▶ [Excerpted passage]:
Once I had caught the fragrant whiff of Castrol R and then heard the rasping bark of two-stroke engines, I felt that all-enveloping anticipation that washes over you when you know you’re about to have a really good time.
This was set up the day before the event opened. The friendly banter of stallholders and people setting up items to sell at the swap meet section rang through the already warm morning air. Barber Vintage Motorsports Museum Founder George Barber was hosting the 16th Barber Vintage Festival, and momentum was gathering, poised with the promise of yet another enjoyable annual event.
The festival is held mid-October at the Barber Motorsports Park and Museum in Leeds, Alabama. It attracts thousands of racers and attendees from all over the US and beyond.

▶ [To be done]:
A – Which geographic place names (towns, states or countries) appear in the festival passage?
B – Can you pick up the passage about the Barber Vintage Festival and continue it after its final sentence?
These lines were taken from a different source.

Dataset items:
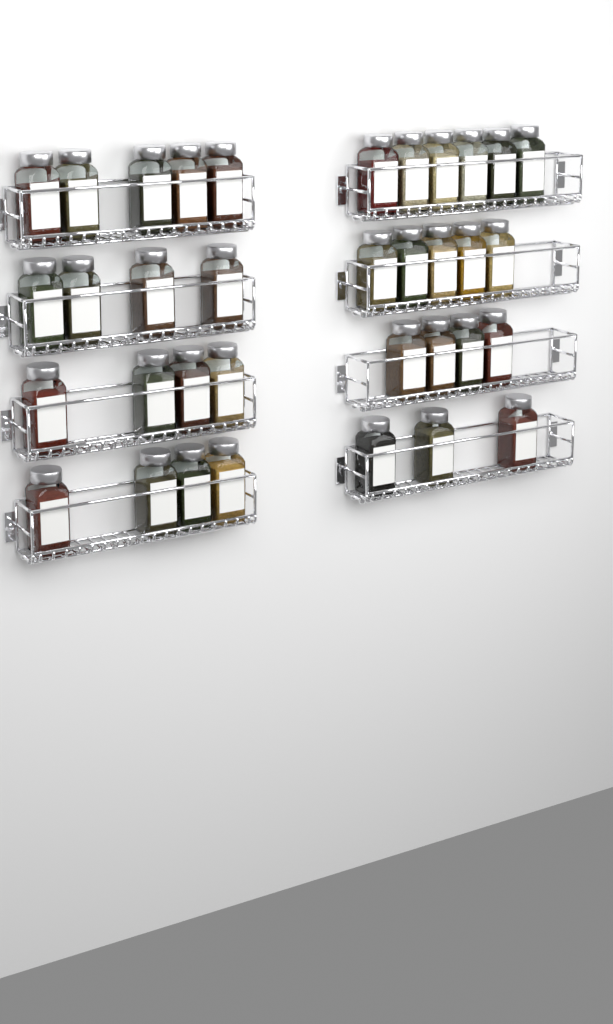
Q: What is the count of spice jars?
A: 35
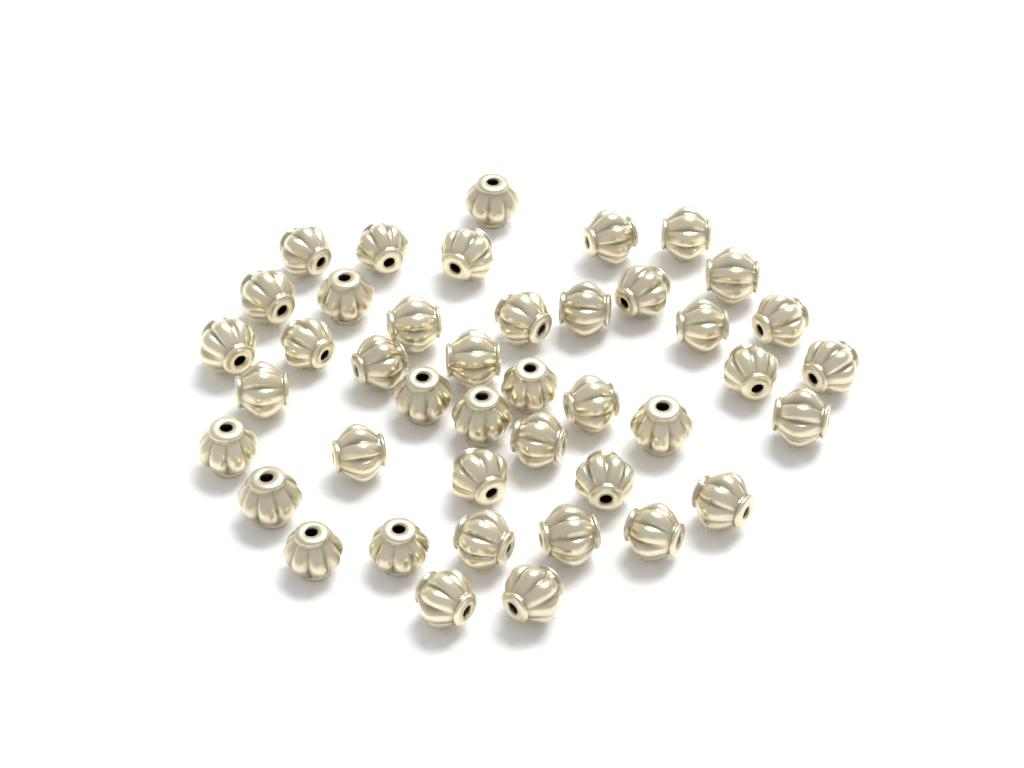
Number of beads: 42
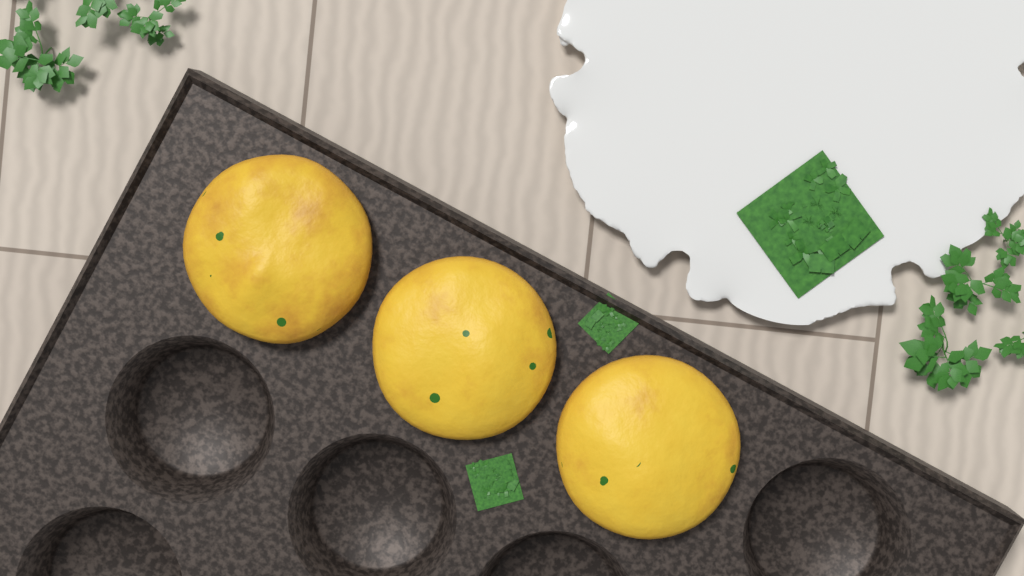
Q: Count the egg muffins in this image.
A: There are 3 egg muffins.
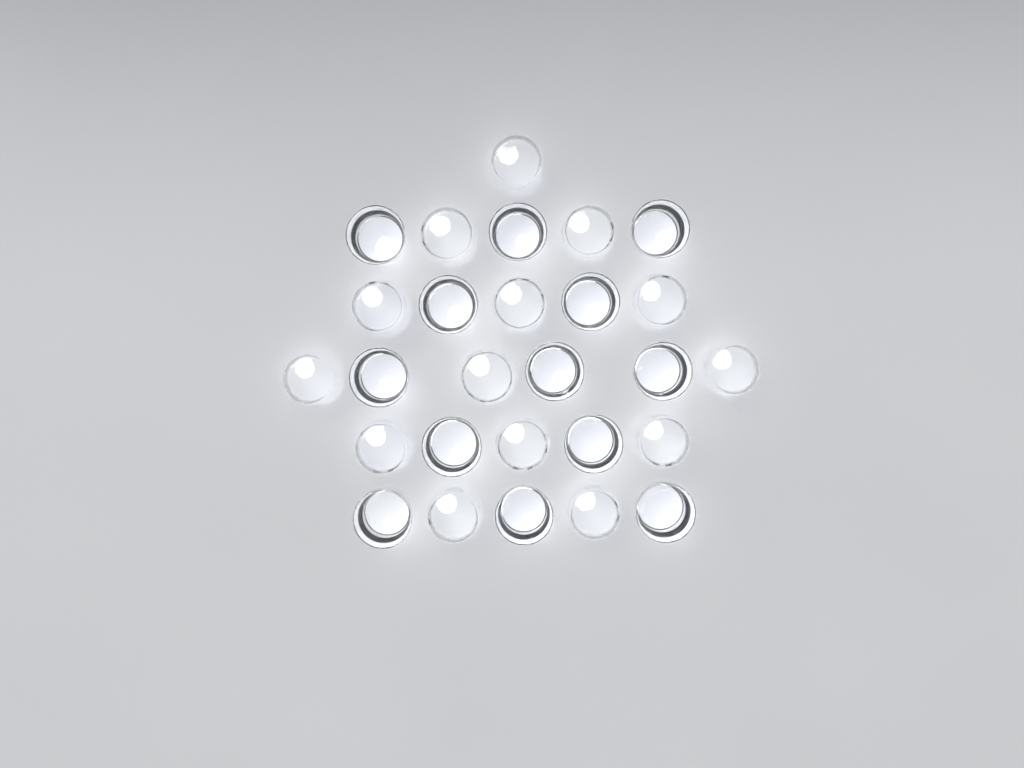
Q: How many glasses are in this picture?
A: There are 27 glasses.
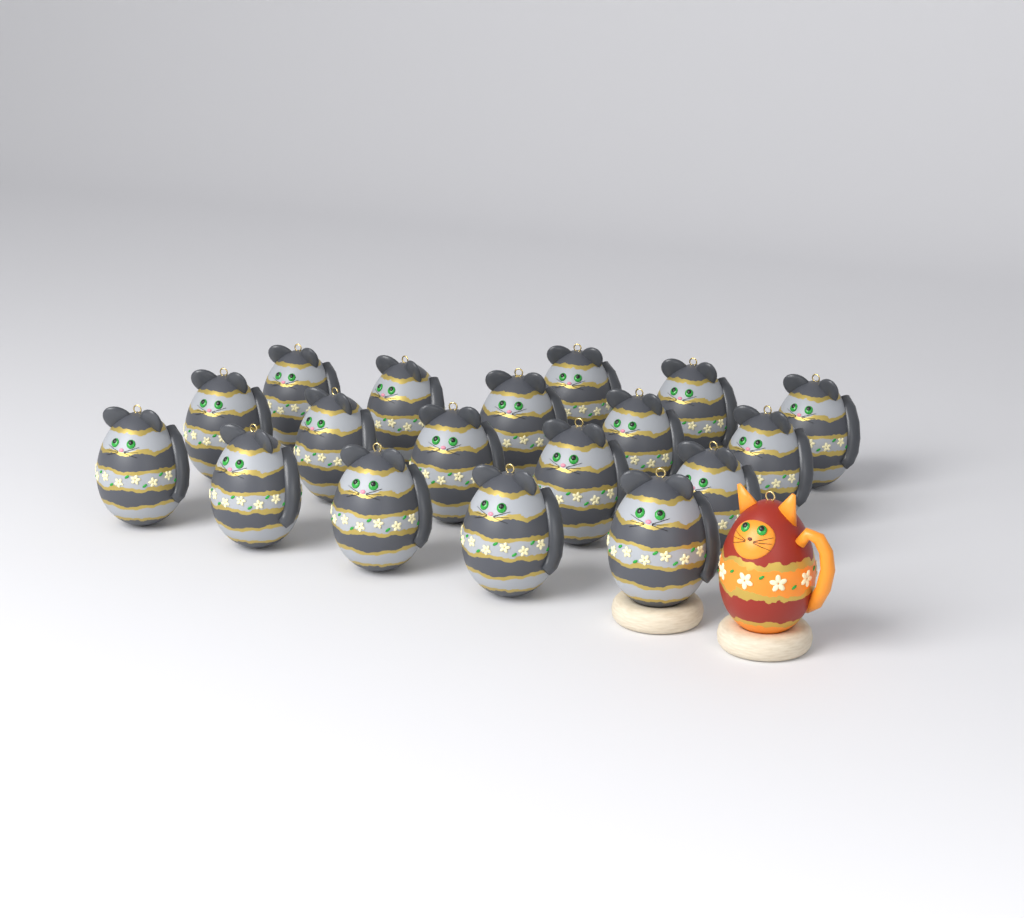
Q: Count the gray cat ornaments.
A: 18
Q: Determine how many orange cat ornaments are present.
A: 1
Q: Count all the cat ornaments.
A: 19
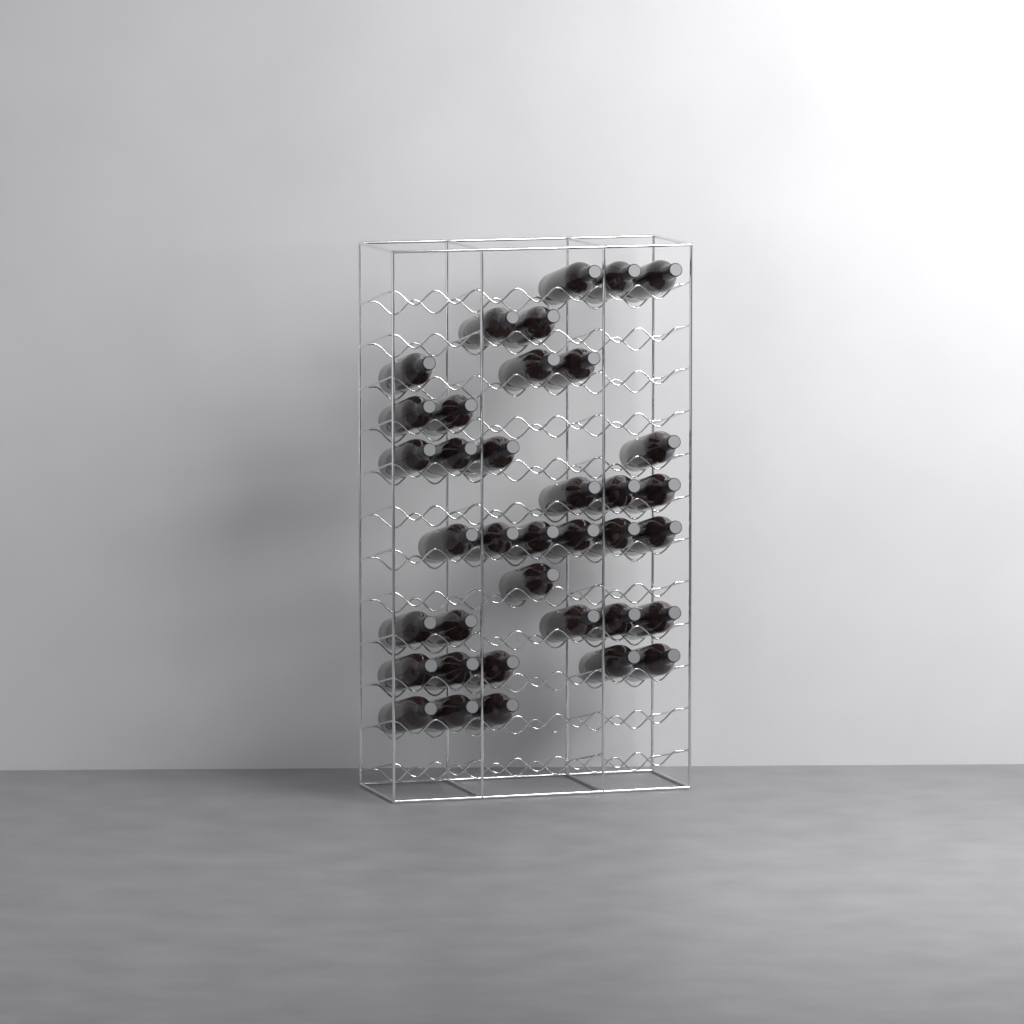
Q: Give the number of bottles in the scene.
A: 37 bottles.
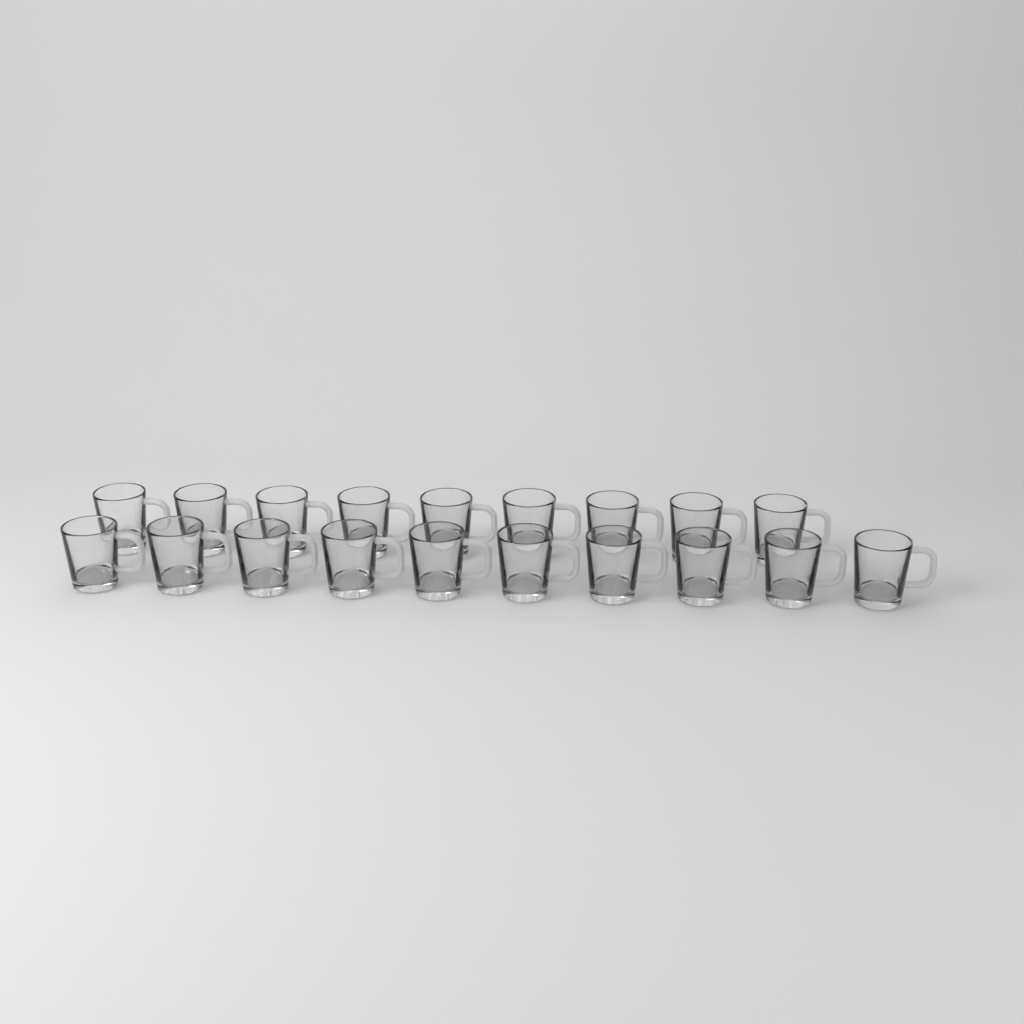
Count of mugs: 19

▶ [Expected responses]:
A – Leeds, Alabama, the US

B –
The Grand Marshal for this 16th Annual Barber Vintage Festival is pioneering motorcyclist Mary McGee. McGee was the first woman to road race—on a 125cc Honda CB92—and hold an FIM license. After husband Don introduced her to automobile racing with the Sports Car Club of America in 1957, Mary raced various cars, including a Porsche Spyder, AC Bristol, and Ferrari. This was when she first sported her unique pink polka-dot helmet.
Motorcycle road racing was Mary’s attempt to improve her car-racing skills, and once she started, two-wheels became her passion. Mary was encouraged to try the Baja 500 solo by actor and motorcyclist Steve McQueen. Mary was the first woman to finish the Baja 1000 and race motocross in this country. She rode the first motocross races at Carlsbad Raceway and Saddleback Park—two iconic Southern California circuits. Mary is now a much-respected and loved ambassador for motorcycling and, in 2018, was inducted into the AMA Motorcycle Hall of Fame.
Stallholders chitchatted cheerfully, even though many were working around some muddy patches afforded by a downpour from the night before. Lemons are being freshly squeezed and poured over an icy drink by a lady with the widest smile. The heat set in early, so I simply had to have that cool refreshing drink. Wowser! It really hit the spot.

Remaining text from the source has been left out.